Pretty Amazing and Easy Rocky Roads

INGREDIENTS
- 9 tablespoons soft butter
- 10 ounces best-quality bittersweet chocolate (minimum 70% cocoa solids) broken into pieces
- ¼ cup golden syrup or light corn syrup
- 8 ounces rich tea biscuits ( I use Tennis biscuits, a coconut biscuit)
- 2 cups mini marshmallows
- 2 teaspoons confectioners’ sugar (for dusting)
If you prefer to leave out the cookies and use only marshmallow and nuts, then add about 1/4 cup each more marshmallows and nuts.
INSTRUCTIONS
- Melt the butter, chocolate and golden syrup or light corn syrup in a heavy-based saucepan.
- Put the biscuits into a freezer bag and then bash them with a rolling pin. You are aiming for both crumbs and pieces of biscuits.

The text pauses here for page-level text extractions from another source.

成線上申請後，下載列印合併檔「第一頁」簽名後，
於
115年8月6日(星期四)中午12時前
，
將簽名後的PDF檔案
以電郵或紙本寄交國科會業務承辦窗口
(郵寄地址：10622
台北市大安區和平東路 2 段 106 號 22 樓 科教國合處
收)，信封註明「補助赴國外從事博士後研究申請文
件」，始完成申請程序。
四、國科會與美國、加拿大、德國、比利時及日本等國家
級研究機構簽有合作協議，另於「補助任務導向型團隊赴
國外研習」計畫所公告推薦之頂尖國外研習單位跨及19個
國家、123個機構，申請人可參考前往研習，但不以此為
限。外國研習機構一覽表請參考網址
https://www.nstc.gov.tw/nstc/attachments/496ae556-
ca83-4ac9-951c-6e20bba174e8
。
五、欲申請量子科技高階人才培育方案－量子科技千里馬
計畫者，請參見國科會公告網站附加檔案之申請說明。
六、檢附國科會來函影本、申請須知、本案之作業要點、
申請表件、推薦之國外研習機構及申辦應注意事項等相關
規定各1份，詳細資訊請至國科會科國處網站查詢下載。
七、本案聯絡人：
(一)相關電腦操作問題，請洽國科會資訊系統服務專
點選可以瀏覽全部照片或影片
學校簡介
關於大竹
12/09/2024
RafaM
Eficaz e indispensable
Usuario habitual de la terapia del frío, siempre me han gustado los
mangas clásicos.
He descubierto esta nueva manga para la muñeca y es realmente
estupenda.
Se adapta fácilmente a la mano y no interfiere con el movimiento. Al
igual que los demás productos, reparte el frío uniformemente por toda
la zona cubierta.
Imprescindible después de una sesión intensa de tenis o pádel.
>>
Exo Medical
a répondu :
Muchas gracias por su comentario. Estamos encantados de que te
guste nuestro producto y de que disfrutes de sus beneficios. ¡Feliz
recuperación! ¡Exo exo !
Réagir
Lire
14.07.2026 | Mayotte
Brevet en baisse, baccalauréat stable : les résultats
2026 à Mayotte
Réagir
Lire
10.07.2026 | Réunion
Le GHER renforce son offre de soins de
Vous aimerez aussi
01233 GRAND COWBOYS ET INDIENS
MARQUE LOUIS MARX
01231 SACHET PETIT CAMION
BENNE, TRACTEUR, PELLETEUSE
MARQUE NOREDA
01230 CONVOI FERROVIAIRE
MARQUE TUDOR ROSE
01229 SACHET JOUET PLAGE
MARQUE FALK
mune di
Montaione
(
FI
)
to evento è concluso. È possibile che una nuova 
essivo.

- Fold the biscuit pieces and crumbs into the melted chocolate mixture in the saucepan, and then add the marshmallows.
- Tip into a foil tray (24cm / 9 inch square); flatten as best you can with a spatula.
- Refrigerate for about 2 hours or overnight.
- Cut into 24 fingers and dust with confectioners’ sugar by pushing it gently through a tea strainer or small sieve.